Fosfomycin removal and phosphorus recovery in a schorl/H2O2 system

Abstract

A schorl/H₂O₂ system was developed for fosfomycin removal and phosphorus recovery. The phosphorus removal and recovery performances and mechanisms were investigated. The results indicated that more than 90% organic phosphorus could be removed. The organic phosphorus converted into inorganic phosphorus by the Fenton-like oxidation, and about one-third inorganic phosphorus could be adsorbed on the schorl. Moreover, inorganic phosphorus greatly competed with organic phosphorus for the adsorption sites on the schorl. Oxidation and adsorption presented a synergistic effect on the phosphorus removal and recovery. Heterogeneous catalytic oxidation played an important role during the oxidation process.

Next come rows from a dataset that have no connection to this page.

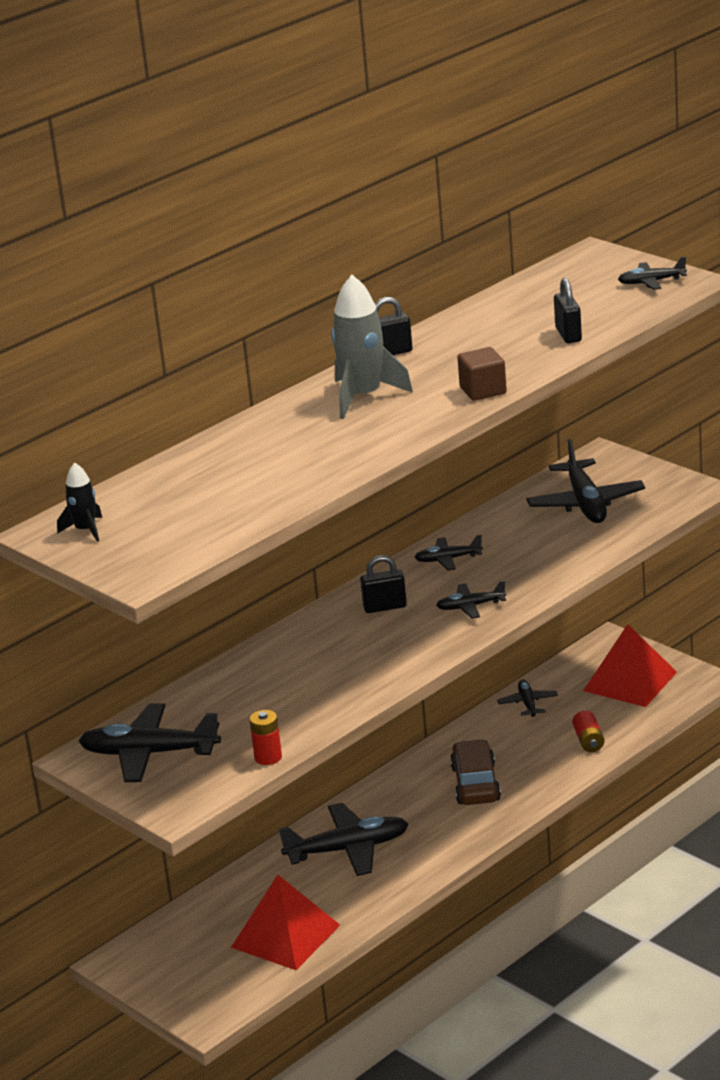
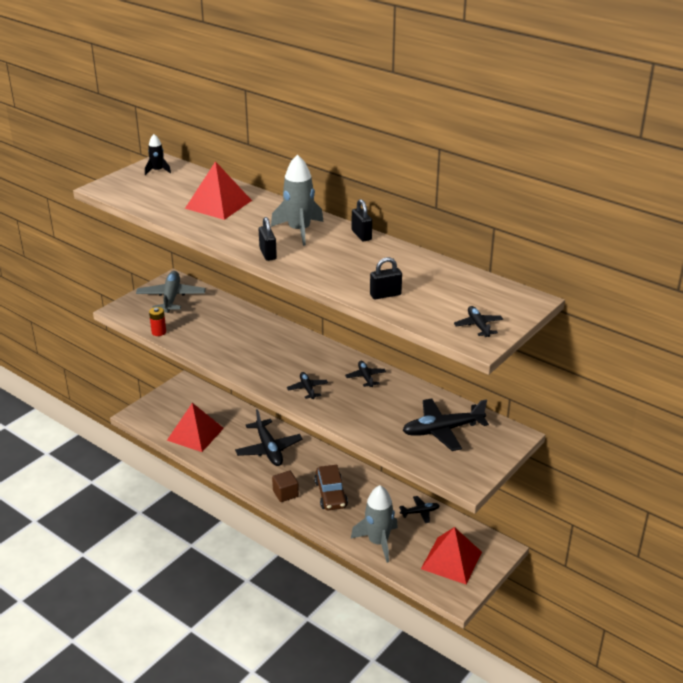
camera: 80 degrees right, 5 degrees up
(149, 754) = (171, 297): black plane -> grey plane
(248, 465) = (218, 204): none -> red pyramid
(385, 607) = (309, 358): black padlock -> black padlock (268, 254)
(475, 784) = (331, 494): brown car -> brown car turned 90 degrees clockwise
(483, 390) = (301, 268): brown cube -> brown cube (285, 494)
(589, 741) = (378, 542): red battery -> grey rocket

The kinetic results showed that the BMG model was more suitable to describe the organic phosphorus removal in comparison with the pseudo-first-order and pseudo-second-order kinetic models. The results of zeta potential, infrared spectroscopy and X-ray photoelectron spectroscopy analyses indicated that the weak electrostatic interaction between the phosphate and the attracted H⁺ or H₃O⁺ on the schorl was the main adsorption mechanism. In the schorl/H₂O₂ system, schorl was not only the supplier for the catalyst, but also the carrier for phosphorus recovery, which proposed a new idea to degrade harmful organic pollutants and simultaneously recover useful resources.